The biggest upcoming patch is probably https://gerrit.wikimedia.org/r/#/c/mediawiki/core/+/593272/ - hopefully it'll go out with the next train; perhaps some others reviewing it could help?

That's a good idea, extra review never hurt :)

Hey @thcipriani yeah... somehow the issue stacked up on this train.

I've been thinking why did that happen as well and can't find anything specific to blame - all the individual patches were as small and confined as always, I didn't even think I should do a headsup on the blockers task about any of them since they all looked like easy straightforward replacements. Nor there was an especially large amount of patches. I apologize for the disturbance.

No worries, this is our method of progressively de-risking: rolling out to successively larger groups, finding bugs during rollout is part of the process. I want to make sure you all have everything you need to deploy these changes confidently.

As for moving forward, I can promise to make deeper reviews, plus I'm planning to bring more reviewers into this cleanup, but I don't think that would necessarily get us completely safe. Adding a test checking every place the code's changed would be ideal, but that will likely expand the scope of the task at hand beyond reasonable size.

Fair.

I guess one possible approach would be to have manual testing day on group0 - we would be compiling the list of patches going out, look into whether we can test them manually on test.wiki and doing that on Tuesday.

We can sync up with you all before rolling to group0 -- if there are some smoke tests we could run there to gain some confidence, that'd be great! Thanks for thinking this through with me :)

After the mess I made last time, I thought it would be helpful to list my patches against core that are going out with this train. So far:

Changes backported to wmf.31

Changes going live with wmf.32

I believe that this is all of the patches, but I may have missed some. This does not include patches against extensions, just core.

Hmm. Not sure if it will cause issues, but RevisionItemBase::getId currently returns string despite being documented to return int. Discovered while adding tests in T252076: Cover RevisionList/RevisionItem classes with tests; patch for that also fixes the method to properly return int. Would it be possible to include this before the branch is cut?

@DannyS712 thank you for the summary ;)

https://gerrit.wikimedia.org/r/#/c/mediawiki/core/+/594807/ is worth adding but I don't have any confidence in +2 ing anything in mediawiki/core nowadays.

Mentioned in SAL (#wikimedia-operations) [2020-05-12T12:08:13Z] <hashar> Cutting branch 1.35.0-wmf.32 # T249964

Mentioned in SAL (#wikimedia-operations) [2020-05-12T14:38:03Z] <hashar> 1.35.0-wmf.22 is on test wikis. Will be pushed to group0 later today during the american window (19:00 - 21:00 UTC) # T249964

Haven't seen any new log messages.

@DannyS712 : there is nothing related to Revision :]]]

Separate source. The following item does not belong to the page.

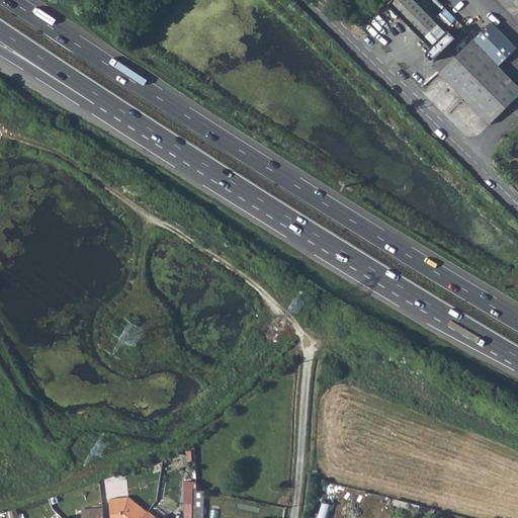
[(411,0),(395,0),(389,6),(433,49),(447,33),(411,0)]
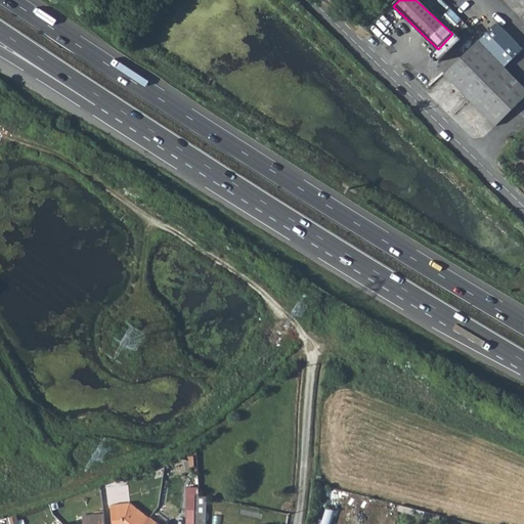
[(523,0),(508,0),(523,15),(523,0)]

I have just found out that Monday 25th is a no deploy day due an holiday
in the US. I will thus push 1.35.0-wmf.32 to all wikis on Tuesday 25th at:

  • 13:00 UTC
  • 06:00 PDT
  • 15:00 CEST

No new errors occurring so far \o/

We still got hit by the INSERT rate doubling (T247028) but that is not related to the code being deployed, that predates it.

I am keeping this blocker task open meanwhile, will claim it to be a success if we don't have to rollback due to T247028.

There is barely any new errors.

There is a regression with Vector that causes some features to be missing in the language bar but it has been decided it is not worth blocking T252800

The database INSERT rate surged again, but it is not related to the code T252800 . There was at least no database lag this time.